> _INSTRUCTIONS FOR THE TASK_
Write out every entry word for word.

> _DATASET RECORDS_

=-=-=-=-=

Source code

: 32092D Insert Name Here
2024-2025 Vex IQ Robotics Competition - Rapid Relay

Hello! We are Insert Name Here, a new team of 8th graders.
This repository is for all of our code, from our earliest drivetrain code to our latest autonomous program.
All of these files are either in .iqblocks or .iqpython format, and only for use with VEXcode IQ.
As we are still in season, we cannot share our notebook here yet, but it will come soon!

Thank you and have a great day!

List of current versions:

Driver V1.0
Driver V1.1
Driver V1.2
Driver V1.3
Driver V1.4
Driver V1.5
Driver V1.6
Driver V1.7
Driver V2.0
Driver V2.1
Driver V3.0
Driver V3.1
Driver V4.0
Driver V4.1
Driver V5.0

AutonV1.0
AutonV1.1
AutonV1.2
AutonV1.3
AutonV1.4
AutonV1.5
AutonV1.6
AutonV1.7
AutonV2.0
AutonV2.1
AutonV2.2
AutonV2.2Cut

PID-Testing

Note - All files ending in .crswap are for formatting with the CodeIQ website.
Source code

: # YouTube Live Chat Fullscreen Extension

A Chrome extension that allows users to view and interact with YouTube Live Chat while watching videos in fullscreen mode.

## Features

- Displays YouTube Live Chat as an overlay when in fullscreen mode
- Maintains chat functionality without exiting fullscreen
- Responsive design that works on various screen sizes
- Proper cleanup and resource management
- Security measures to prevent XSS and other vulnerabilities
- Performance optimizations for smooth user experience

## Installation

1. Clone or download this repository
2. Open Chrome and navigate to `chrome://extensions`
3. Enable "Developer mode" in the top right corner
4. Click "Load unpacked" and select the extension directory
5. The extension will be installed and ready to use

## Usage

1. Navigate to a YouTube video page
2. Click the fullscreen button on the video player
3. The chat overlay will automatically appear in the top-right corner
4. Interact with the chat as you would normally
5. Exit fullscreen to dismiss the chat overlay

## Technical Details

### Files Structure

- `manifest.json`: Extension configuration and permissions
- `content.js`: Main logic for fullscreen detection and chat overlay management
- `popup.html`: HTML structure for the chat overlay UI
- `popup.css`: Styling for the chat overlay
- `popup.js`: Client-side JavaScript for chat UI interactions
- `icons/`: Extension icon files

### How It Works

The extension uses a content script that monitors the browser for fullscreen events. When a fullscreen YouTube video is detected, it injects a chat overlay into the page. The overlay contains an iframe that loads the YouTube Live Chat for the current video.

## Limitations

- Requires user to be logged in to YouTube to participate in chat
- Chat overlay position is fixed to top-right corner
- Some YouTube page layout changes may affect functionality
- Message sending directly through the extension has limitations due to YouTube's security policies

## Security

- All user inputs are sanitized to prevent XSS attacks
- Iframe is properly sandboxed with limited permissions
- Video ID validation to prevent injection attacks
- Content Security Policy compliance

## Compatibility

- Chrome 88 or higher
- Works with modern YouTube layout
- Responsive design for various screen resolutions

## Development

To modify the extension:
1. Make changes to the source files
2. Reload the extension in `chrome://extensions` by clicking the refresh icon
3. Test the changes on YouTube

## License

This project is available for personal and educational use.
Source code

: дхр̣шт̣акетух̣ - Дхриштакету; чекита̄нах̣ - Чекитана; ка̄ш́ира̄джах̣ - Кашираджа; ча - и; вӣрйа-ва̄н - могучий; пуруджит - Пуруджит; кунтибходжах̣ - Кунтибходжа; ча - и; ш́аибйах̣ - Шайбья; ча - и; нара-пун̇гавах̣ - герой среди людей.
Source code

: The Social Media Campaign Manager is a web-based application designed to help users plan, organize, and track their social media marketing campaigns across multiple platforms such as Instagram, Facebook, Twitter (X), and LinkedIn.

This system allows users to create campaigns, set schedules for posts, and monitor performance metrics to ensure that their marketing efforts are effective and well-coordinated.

=-=-=-=-=

> _RESULT OF THE TASK_
Source code

: 32092D Insert Name Here
2024-2025 Vex IQ Robotics Competition - Rapid Relay

Hello! We are Insert Name Here, a new team of 8th graders.
This repository is for all of our code, from our earliest drivetrain code to our latest autonomous program.
All of these files are either in .iqblocks or .iqpython format, and only for use with VEXcode IQ.
As we are still in season, we cannot share our notebook here yet, but it will come soon!

Thank you and have a great day!

List of current versions:

Driver V1.0
Driver V1.1
Driver V1.2
Driver V1.3
Driver V1.4
Driver V1.5
Driver V1.6
Driver V1.7
Driver V2.0
Driver V2.1
Driver V3.0
Driver V3.1
Driver V4.0
Driver V4.1
Driver V5.0

AutonV1.0
AutonV1.1
AutonV1.2
AutonV1.3
AutonV1.4
AutonV1.5
AutonV1.6
AutonV1.7
AutonV2.0
AutonV2.1
AutonV2.2
AutonV2.2Cut

PID-Testing

Note - All files ending in .crswap are for formatting with the CodeIQ website.
Source code

: # YouTube Live Chat Fullscreen Extension

A Chrome extension that allows users to view and interact with YouTube Live Chat while watching videos in fullscreen mode.

## Features

- Displays YouTube Live Chat as an overlay when in fullscreen mode
- Maintains chat functionality without exiting fullscreen
- Responsive design that works on various screen sizes
- Proper cleanup and resource management
- Security measures to prevent XSS and other vulnerabilities
- Performance optimizations for smooth user experience

## Installation

1. Clone or download this repository
2. Open Chrome and navigate to `chrome://extensions`
3. Enable "Developer mode" in the top right corner
4. Click "Load unpacked" and select the extension directory
5. The extension will be installed and ready to use

## Usage

1. Navigate to a YouTube video page
2. Click the fullscreen button on the video player
3. The chat overlay will automatically appear in the top-right corner
4. Interact with the chat as you would normally
5. Exit fullscreen to dismiss the chat overlay

## Technical Details

### Files Structure

- `manifest.json`: Extension configuration and permissions
- `content.js`: Main logic for fullscreen detection and chat overlay management
- `popup.html`: HTML structure for the chat overlay UI
- `popup.css`: Styling for the chat overlay
- `popup.js`: Client-side JavaScript for chat UI interactions
- `icons/`: Extension icon files

### How It Works

The extension uses a content script that monitors the browser for fullscreen events. When a fullscreen YouTube video is detected, it injects a chat overlay into the page. The overlay contains an iframe that loads the YouTube Live Chat for the current video.

## Limitations

- Requires user to be logged in to YouTube to participate in chat
- Chat overlay position is fixed to top-right corner
- Some YouTube page layout changes may affect functionality
- Message sending directly through the extension has limitations due to YouTube's security policies

## Security

- All user inputs are sanitized to prevent XSS attacks
- Iframe is properly sandboxed with limited permissions
- Video ID validation to prevent injection attacks
- Content Security Policy compliance

## Compatibility

- Chrome 88 or higher
- Works with modern YouTube layout
- Responsive design for various screen resolutions

## Development

To modify the extension:
1. Make changes to the source files
2. Reload the extension in `chrome://extensions` by clicking the refresh icon
3. Test the changes on YouTube

## License

This project is available for personal and educational use.
Source code

: дхр̣шт̣акетух̣ - Дхриштакету; чекита̄нах̣ - Чекитана; ка̄ш́ира̄джах̣ - Кашираджа; ча - и; вӣрйа-ва̄н - могучий; пуруджит - Пуруджит; кунтибходжах̣ - Кунтибходжа; ча - и; ш́аибйах̣ - Шайбья; ча - и; нара-пун̇гавах̣ - герой среди людей.
Source code

: The Social Media Campaign Manager is a web-based application designed to help users plan, organize, and track their social media marketing campaigns across multiple platforms such as Instagram, Facebook, Twitter (X), and LinkedIn.

This system allows users to create campaigns, set schedules for posts, and monitor performance metrics to ensure that their marketing efforts are effective and well-coordinated.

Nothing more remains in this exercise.